Written by Gideon Rabinowitz

Explainer

​The shocking images from the frontlines of Europe’s refugee crisis have quite rightly focused political attention on how we can provide for vulnerable people seeking a safe haven in the EU.

But alongside our immediate response to the crisis, it’s important that we take time to consider how flaws in international action have helped provoke the catastrophe in the first place – and learn lessons for the future.

Although certainly not its primary cause, the international community’s inadequate support for countries facing humanitarian and conflict-related challenges has contributed to this crisis. The response must address these deficiencies.

Aid to poor and fragile states has stagnated

The latest United Nations report on funding for Syrian refugees states that only 41% of the funds required for 2015 have been mobilised by the international community. As a result, the World Food Programme announced in July that it was halving the value of food vouchers provided to Syrian refugees in Lebanon.

Where such basic needs are not being met, the incentive is for Syrian families to seek better options elsewhere.

Fragile or conflict-afflicted countries such as Afghanistan, Bangladesh and Somalia are home to the majority of the world’s extreme poor. Their instability leaves millions of their citizens facing an insecure future. Given this context it may be no surprise that eight of the ten largest source countries for asylum seekers to Europe are categorised as fragile states by the OECD. In spite of this, aid to this group of countries has stagnated since 2009.

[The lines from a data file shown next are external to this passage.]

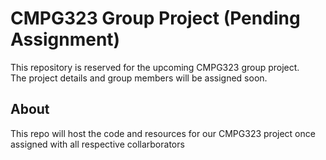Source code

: # CMPG323 Group Project (Pending Assignment)

This repository is reserved for the upcoming CMPG323 group project.  
The project details and group members will be assigned soon.

## About

This repo will host the code and resources for our CMPG323 project once assigned with all respective collarborators
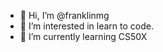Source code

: - 👋 Hi, I’m @franklinmg
- 👀 I’m interested in learn to code.
- 🌱 I’m currently learning CS50X

<!---
franklinmg/franklinmg is a ✨ special ✨ repository because its `README.md` (this file) appears on your GitHub profile.
You can click the Preview link to take a look at your changes.
--->

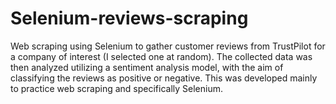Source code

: # Selenium-reviews-scraping
Web scraping using Selenium to gather customer reviews from TrustPilot for a company of interest (I selected one at random). The collected data was then analyzed utilizing a sentiment analysis model, with the aim of classifying the reviews as positive or negative.
This was developed mainly to practice web scraping and specifically Selenium.
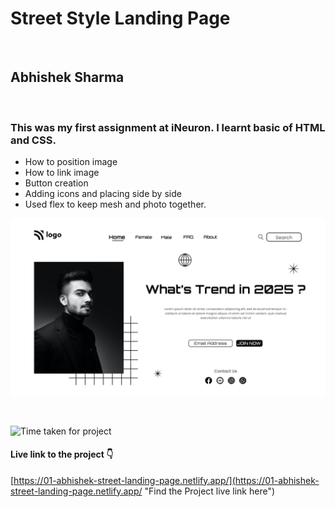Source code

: # Street Style Landing Page

<br>

## Abhishek Sharma

<br>

### This was my first assignment at iNeuron. I learnt basic of HTML and CSS.

- How to position image
- How to link image
- Button creation
- Adding icons and placing side by side
- Used flex to keep mesh and photo together.
  <br>

![Street Style Landing Page](./1.png "Street Style Landing Page")

<br>

![](https://img.shields.io/badge/TIme-1--2%20Hours-brightgreen "Time taken for project")

#### Live link to the project 👇

[https://01-abhishek-street-landing-page.netlify.app/](https://01-abhishek-street-landing-page.netlify.app/ "Find the Project live link here")
<br>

Of course, larger volumes of aid to these countries will not be sufficient to solve their problems and eliminate all incentives for people to seek refuge elsewhere. However, aid can help to improve the standard of living for people and prospects for stability, thereby giving people more hope for their future in their own countries and regions.

This crisis is the first test for the new Sustainable Development Goals

What brings these failures of the international community into even sharper focus is the fact that they are being exposed just weeks after the UN Financing for Development summit in Addis Ababa, Ethiopia, and weeks before the UN General Assembly meeting when the Sustainable Development Goals (SDGs) will be adopted, the first of which is to ‘end poverty in all its forms everywhere’.

An international community which cannot adequately fund a humanitarian system and is unable to provide sufficient aid to its most fragile countries will fail to achieve the SDGs.

This crisis therefore provides the first real test of the international community’s resolve to take the financing actions required by the SDGs.

Global leaders have an opportunity to respond at the UN General Assembly meeting in two weeks’ time. A commitment to support refugees wherever they may be, but also to fully fund the humanitarian system and provide adequate funding to fragile states will help us to begin the long march to achieving the SDGs on the front foot. 

Moreover, it is important that increasing financing to address short-term challenges doesn’t leave other vital and linked goals in the SDGs under-resourced.

There is already talk amongst donors about how aid budgets can be used to support refugees in Europe. The OECD Development Assistance Committee sets strict rules on what constitutes overseas development aid (ODA), which include the basic subsistence costs of refugees for the first year of residence in their host country.  

However, raiding aid budgets to solve these problems is not a long term answer from a financing perspective. Recent ODI research revealed a global financing gap of $84 billion per year. Only taking genuine efforts to meet the commitments already made to substantially increase ODA and development finance on the scale required by the SDGs can ensure that adequate financing is available for the global challenges we face – including this migration crisis.